Last erupting around A.D. 1064, Sunset Crater Volcano is part of northern Arizona’s San Francisco Volcanic Field, much of which lays within Coconino and Kaibab national forests. This is an area of young volcanoes. Volcanism dates from late Miocene or Pliocene to recent (Hodges, 1962). Nearly all the hills and mountains between Flagstaff and the Grand Canyon are the young (geologically) but extinct volcanoes of the San Francisco Volcanic Field. The field covers about 4,662 square km (1,800 square miles) of northern Arizona’s piñon- juniper and ponderosa pine to fir and bristlecone pine forested, semi- arid landscape.

This field has produced more than 550 basaltic vents during its 6 million years of volcanic activity (Holm and Moore, 1987). Extreme volcanic activity has created a topographically varied landscape. The most prominent regional landmark is San Francisco Mountain. This stratovolcano rises to 3,851 m (12,633 ft). As Arizona’s highest peak, it dominates the high, semi- arid horizon.

Most volcanoes are located near boundaries of the Earth’s lithospheric tectonic plates, including the Cascades in Washington and Oregon and the New Zealand volcanoes. However, Arizona is well within the interior of the North American Plate. Similar to Yellowstone National Park, a site of localized melting, or “hot spot,” is fixed deep within the Earth beneath northern Arizona.

As the North American Plate moves slowly westward over this stationary source of hot, molten rock in Arizona, eruptions produce volcanoes that extend progressively eastward in a roughly linear fashion. This is similar to the string of volcanics crossing southern Idaho including Craters of the Moon National Monument.

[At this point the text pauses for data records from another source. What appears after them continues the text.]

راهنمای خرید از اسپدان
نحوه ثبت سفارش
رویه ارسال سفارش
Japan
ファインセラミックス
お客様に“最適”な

The first volcanoes began to erupt about 6 million years ago in the vicinity of the current Williams, Arizona. Following these early eruptions, a belt (several km wide) of successively younger eruptions migrated eastward for about 80 km (50 mi). At present the belt of volcanoes stretches just beyond the area of modern Flagstaff. Although there has been no significant volcanic activity in the San Francisco Volcanic Field for nearly 1,000 years, it is likely that eruptions will continue in the future. The average interval between large eruptions is several thousand years. Predicting future events is difficult.

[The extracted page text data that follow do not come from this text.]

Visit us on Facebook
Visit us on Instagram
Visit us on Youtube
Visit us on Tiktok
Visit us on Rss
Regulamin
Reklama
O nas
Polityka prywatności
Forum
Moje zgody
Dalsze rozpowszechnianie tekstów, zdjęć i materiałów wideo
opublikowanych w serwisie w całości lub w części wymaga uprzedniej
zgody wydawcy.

Future activity may produce a cinder cone like the one at Sunset Crater Volcano. Cinder cones are relatively small structures. They are usually less than 1,000 feet tall and form quickly, within months to years. They are built as a result of gas- charged frothy blobs of basalt magma rising quickly to the surface. These blobs are erupted as an upward spray or lava fountain. As projectiles during flight, the lava blobs cool and fall back to the ground. As the fragments accumulate, they build a cone- shaped hill.

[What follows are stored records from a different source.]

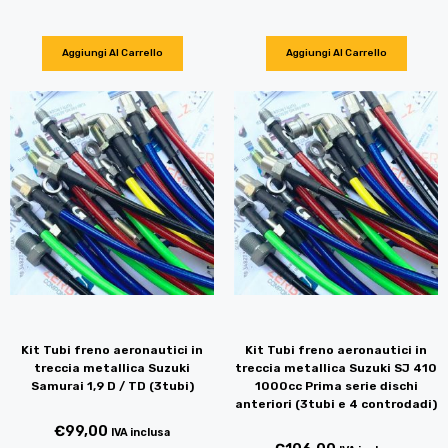
Aggiungi Al Carrello
Aggiungi Al Carrello
Kit Tubi freno aeronautici in
Kit Tubi freno aeronautici in
treccia metallica Suzuki
treccia metallica Suzuki SJ 410
Samurai 1,9 D / TD (3tubi)
1000cc Prima serie dischi
anteriori (3tubi e 4 controdadi)
€
99,00
IVA inclusa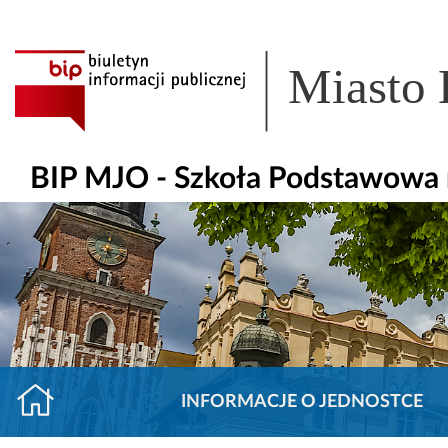
Miasto
BIP MJO - Szkoła Podstawowa 
INFORMACJE O JEDNOSTCE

The eruptive activity at Sunset Crater was no doubt witnessed by Native Americans inhabiting the Wupatki area. The rapid geomorphological change must have affected their way of life. The aftermath of a volcanic eruption is pristinely preserved at Sunset Crater Volcano National Monument.


References:

Blaylock, J., Smith, E.I., Holm, R., 1996, Geochemical investigation of Sunset Crater, Arizona; complex petrogenetic history of a low- volume magmatic system. Abstracts with Programs - Geological Society of America, vol.28, no.7, p.162.

Cotton, H.S., 1945, Sunset Crater [Arizona]. Plateau, vol.18, no.1, p.7- 14.

Hodges, C.A., 1962, Comparative study of S.P. and Sunset Craters and associated lava flows. Plateau, vol.35, no.1, p.15- 35.

Holm, R.F., Moore, R.B., 1987, Holocene scoria cone and lava flows at Sunset Crater, northern Arizona. In: Rocky Mountain section of the Geological Society of America. Beus, S.S., ed., Geol. Soc. Am., Boulder, CO, United States (USA) p.393- 397.